::: Source data :::

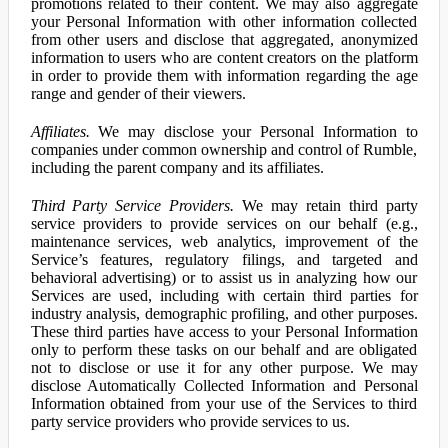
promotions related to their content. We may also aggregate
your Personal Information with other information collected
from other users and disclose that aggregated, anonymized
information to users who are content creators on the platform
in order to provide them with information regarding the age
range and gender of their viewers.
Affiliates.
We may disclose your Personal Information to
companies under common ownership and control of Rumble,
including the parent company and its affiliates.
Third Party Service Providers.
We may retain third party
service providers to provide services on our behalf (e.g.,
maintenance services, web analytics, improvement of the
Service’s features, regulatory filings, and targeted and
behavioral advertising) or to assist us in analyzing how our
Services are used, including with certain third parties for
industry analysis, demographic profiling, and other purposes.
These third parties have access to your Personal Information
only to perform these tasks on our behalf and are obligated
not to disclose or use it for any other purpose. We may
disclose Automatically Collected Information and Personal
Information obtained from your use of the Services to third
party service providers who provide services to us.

:::
::: Source data :::

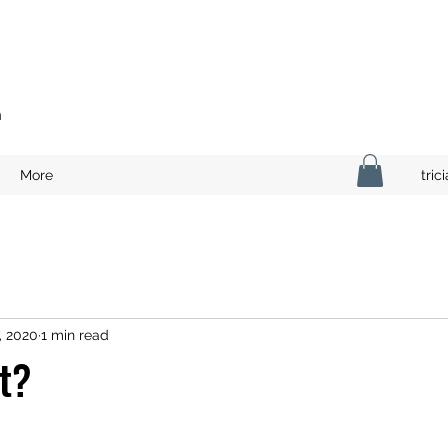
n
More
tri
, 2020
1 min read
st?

:::

**Task requirements**
Return the listing's lines, character for character, starting at the line with "promotions related to" and ending with the line with "range and gender of their viewers.", both of those lines included.

**Response to the task**
promotions related to their content. We may also aggregate
your Personal Information with other information collected
from other users and disclose that aggregated, anonymized
information to users who are content creators on the platform
in order to provide them with information regarding the age
range and gender of their viewers.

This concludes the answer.